Окрыленный полученной пятеркой, Янеш чуть было не опоздал на следующий урок.
И сидя в классе, он еще какое-то время сохранял это настроение. И постоянно тянул руку, желая отвечать. Но вы же знаете, как это бывает? Стоит только начать активно поднимать руку, как тебя ни за что не спросят. К доске вызвали Димку по кличке Слон. Он топтался на месте, что-то бубнил и просто тянул время. И постепенно мысли Янеша направились в другую сторону. Он рассматривал ребят, сидящих в классе, размышляя о том, кого он уже «откалибровал», и на кого нужно еще обратить внимание. Кстати, слово «калибровка» он услышал однажды от родителей. Папа говорил о курьерше Светочке, которая маленькая и шустрая, как колибри. А мама тогда, смеясь, сказала, что эта колибри не того калибра. Потом, конечно, Янеш выяснил, что означает это слово. Но звучание от этого меньше нравиться не стало.

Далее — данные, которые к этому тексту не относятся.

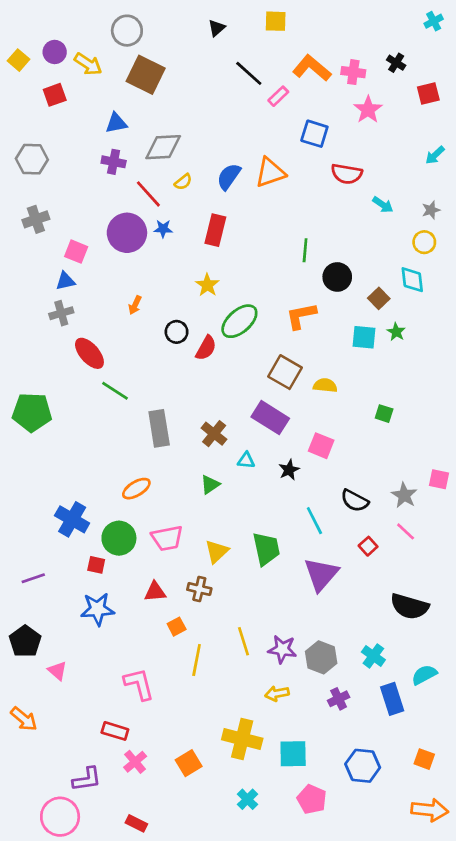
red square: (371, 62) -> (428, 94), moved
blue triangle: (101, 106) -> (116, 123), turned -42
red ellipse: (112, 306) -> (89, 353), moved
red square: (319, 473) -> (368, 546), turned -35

Он сидел и представлял себе эдакую калибровочную машину, в которой стоят разные сита — калибры, и сверху сыпятся ребята из его класса. На верхнем сите остаются кинестетики — они самые медлительные и кажутся самыми крупными. Даже Валерка Демин, который в классе самый маленький и худой, и тот кажется широким и неуклюжим.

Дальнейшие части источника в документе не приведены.